▸ Task description
List each line in the items below that contains the word "количество", reproducing every such line in full.

[Extracted data entries]
--------------------

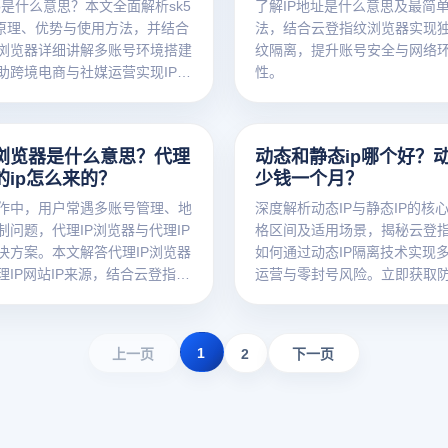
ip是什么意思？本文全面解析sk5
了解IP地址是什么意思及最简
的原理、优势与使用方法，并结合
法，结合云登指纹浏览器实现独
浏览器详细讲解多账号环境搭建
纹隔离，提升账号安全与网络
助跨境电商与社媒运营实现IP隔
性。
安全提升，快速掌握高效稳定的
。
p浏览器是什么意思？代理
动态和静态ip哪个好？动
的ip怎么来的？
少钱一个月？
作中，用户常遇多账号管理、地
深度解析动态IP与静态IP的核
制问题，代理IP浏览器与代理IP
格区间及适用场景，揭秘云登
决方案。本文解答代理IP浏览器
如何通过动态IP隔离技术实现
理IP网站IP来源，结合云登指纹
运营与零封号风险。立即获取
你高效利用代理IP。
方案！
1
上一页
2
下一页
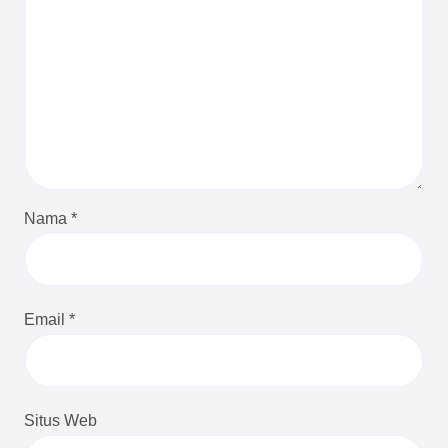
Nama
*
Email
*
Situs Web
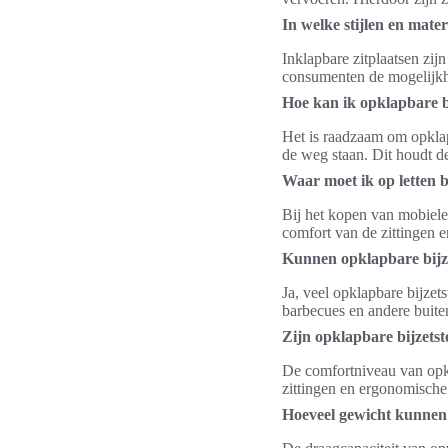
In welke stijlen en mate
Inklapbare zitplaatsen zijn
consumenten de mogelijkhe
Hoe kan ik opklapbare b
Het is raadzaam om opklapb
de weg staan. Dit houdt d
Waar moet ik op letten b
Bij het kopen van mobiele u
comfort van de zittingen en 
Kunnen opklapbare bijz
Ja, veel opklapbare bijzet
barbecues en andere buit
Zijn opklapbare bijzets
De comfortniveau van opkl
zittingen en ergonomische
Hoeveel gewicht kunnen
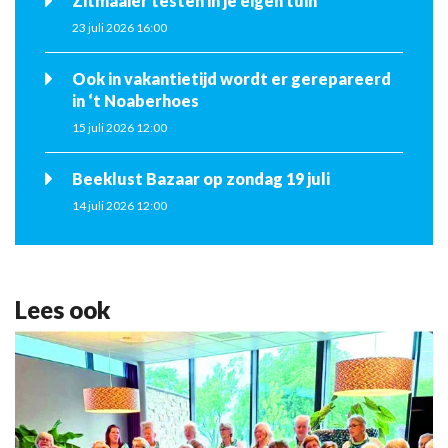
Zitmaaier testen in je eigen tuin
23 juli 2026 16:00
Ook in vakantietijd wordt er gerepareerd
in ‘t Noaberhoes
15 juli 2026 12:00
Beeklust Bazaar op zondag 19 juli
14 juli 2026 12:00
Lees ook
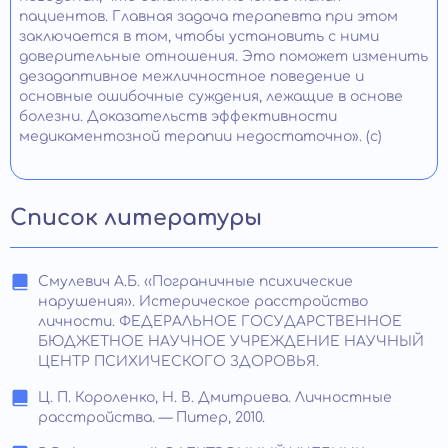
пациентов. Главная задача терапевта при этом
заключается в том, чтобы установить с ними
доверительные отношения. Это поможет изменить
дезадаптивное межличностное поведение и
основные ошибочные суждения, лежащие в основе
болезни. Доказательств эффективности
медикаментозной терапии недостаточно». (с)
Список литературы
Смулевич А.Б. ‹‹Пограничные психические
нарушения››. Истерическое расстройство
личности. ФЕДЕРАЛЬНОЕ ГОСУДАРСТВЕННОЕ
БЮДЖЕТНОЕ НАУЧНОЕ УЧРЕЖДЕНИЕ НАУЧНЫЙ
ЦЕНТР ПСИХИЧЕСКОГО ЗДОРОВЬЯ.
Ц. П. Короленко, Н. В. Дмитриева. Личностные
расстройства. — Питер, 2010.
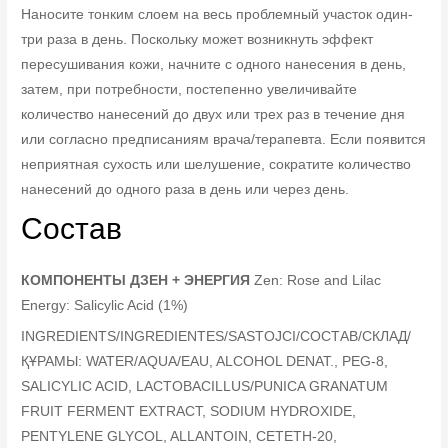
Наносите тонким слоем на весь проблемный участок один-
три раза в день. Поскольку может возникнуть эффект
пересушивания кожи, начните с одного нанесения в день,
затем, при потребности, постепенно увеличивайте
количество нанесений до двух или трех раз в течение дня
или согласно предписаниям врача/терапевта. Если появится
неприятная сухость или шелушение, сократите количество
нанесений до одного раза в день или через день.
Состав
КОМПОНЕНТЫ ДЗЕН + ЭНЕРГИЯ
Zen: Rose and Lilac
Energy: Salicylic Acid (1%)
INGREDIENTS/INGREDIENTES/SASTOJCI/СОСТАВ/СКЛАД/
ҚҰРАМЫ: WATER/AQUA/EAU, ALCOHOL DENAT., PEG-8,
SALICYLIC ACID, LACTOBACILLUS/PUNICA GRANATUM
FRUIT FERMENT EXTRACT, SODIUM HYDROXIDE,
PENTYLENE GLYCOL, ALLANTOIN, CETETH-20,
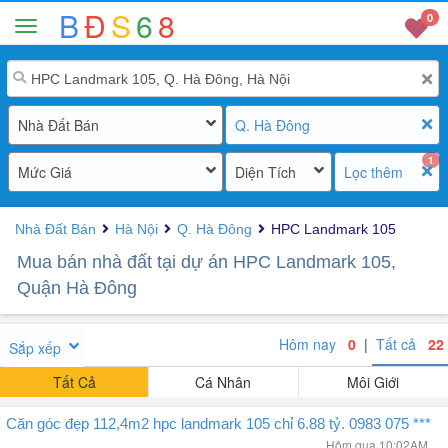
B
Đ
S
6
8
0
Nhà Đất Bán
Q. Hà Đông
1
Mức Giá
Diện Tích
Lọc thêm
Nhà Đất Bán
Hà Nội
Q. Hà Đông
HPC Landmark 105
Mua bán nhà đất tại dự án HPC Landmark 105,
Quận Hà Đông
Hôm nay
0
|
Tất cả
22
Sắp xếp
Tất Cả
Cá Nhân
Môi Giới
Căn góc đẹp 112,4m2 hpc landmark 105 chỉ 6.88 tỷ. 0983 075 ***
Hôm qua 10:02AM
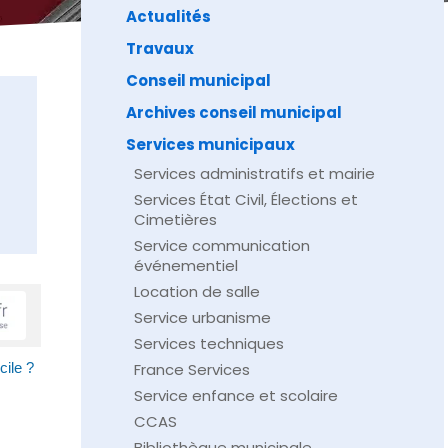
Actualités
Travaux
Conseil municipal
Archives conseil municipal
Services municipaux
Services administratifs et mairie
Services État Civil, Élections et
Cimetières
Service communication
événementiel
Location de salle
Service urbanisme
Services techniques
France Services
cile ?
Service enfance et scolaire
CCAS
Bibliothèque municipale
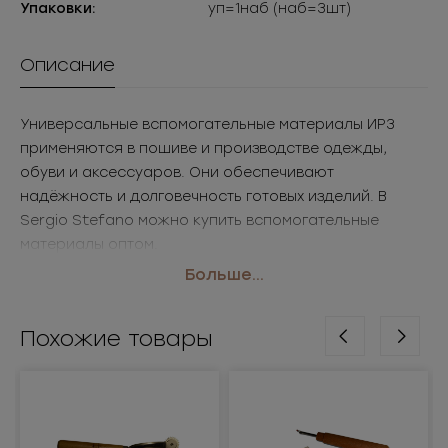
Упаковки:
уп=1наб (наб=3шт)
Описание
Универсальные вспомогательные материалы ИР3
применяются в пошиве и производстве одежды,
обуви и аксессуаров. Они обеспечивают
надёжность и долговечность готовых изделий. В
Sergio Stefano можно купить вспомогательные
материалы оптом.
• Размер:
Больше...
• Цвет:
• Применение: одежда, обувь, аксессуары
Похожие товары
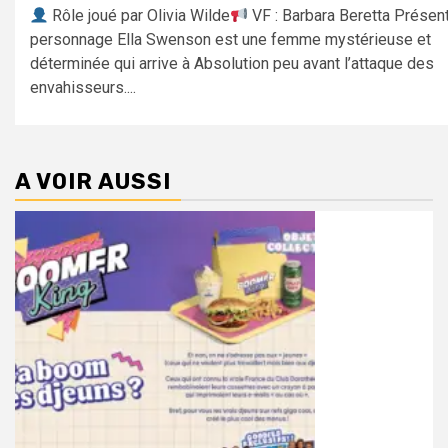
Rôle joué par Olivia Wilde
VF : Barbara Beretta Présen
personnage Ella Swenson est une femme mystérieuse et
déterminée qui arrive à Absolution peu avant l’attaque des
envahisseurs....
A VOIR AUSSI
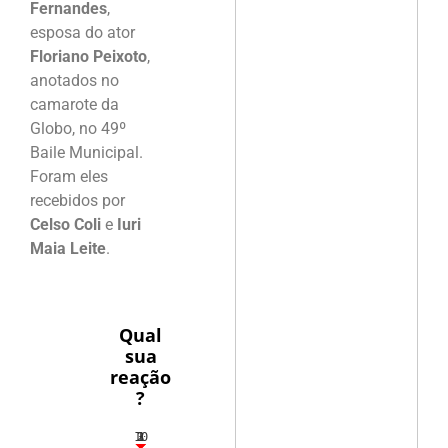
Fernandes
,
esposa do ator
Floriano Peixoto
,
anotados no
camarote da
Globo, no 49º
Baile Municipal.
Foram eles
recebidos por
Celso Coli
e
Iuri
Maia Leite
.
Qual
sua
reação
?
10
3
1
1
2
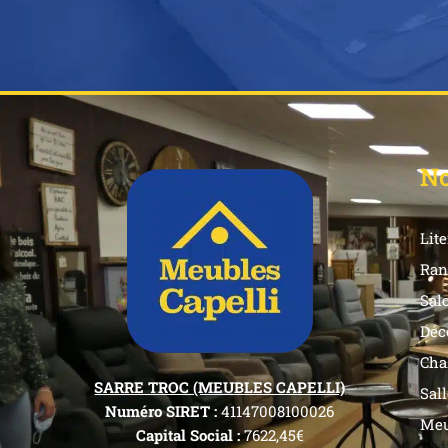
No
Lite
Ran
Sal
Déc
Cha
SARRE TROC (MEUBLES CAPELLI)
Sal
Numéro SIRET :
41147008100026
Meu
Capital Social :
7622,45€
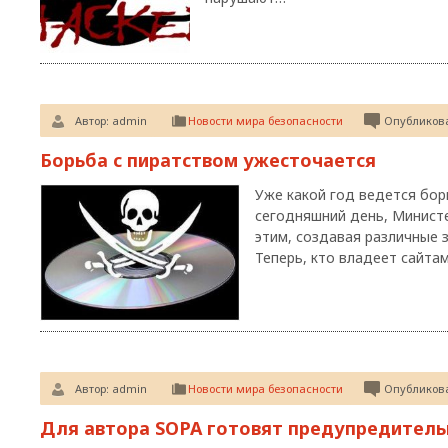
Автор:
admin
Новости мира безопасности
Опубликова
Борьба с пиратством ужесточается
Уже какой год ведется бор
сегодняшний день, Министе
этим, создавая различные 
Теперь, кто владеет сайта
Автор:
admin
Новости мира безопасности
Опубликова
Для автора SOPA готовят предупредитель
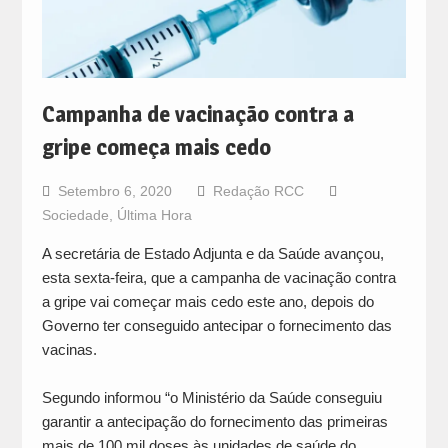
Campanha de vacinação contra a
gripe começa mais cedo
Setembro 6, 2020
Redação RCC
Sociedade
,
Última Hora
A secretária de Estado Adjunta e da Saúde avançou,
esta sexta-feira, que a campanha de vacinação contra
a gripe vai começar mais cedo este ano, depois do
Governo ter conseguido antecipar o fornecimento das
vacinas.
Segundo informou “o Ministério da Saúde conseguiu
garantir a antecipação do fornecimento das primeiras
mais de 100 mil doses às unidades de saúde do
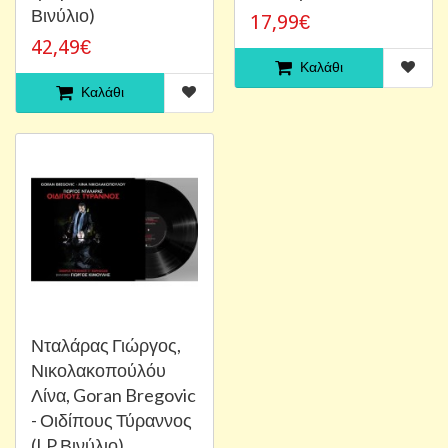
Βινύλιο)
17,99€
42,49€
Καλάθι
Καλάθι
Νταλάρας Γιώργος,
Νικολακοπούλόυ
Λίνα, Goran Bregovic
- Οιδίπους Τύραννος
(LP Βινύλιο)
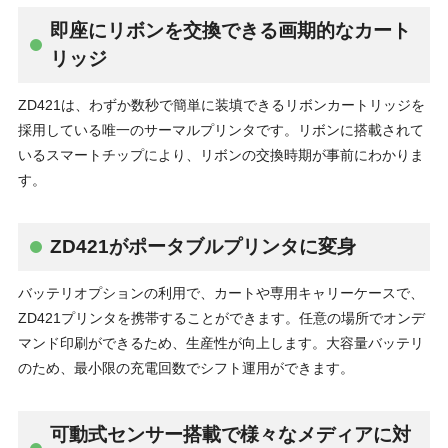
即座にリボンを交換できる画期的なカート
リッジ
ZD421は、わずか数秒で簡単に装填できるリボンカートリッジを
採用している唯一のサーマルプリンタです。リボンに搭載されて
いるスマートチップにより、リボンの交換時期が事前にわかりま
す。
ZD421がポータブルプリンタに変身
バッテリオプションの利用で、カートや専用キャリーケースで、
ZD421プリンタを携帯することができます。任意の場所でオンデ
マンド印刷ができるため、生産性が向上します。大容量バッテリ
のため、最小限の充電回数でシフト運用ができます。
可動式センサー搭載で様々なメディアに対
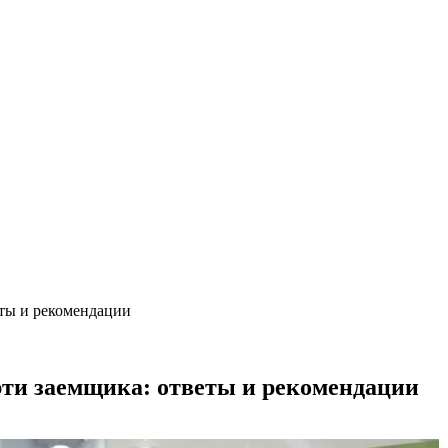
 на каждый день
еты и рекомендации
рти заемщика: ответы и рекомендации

--------------------

▸ Your response
количество нанесений до двух или трех раз в течение дня
неприятная сухость или шелушение, сократите количество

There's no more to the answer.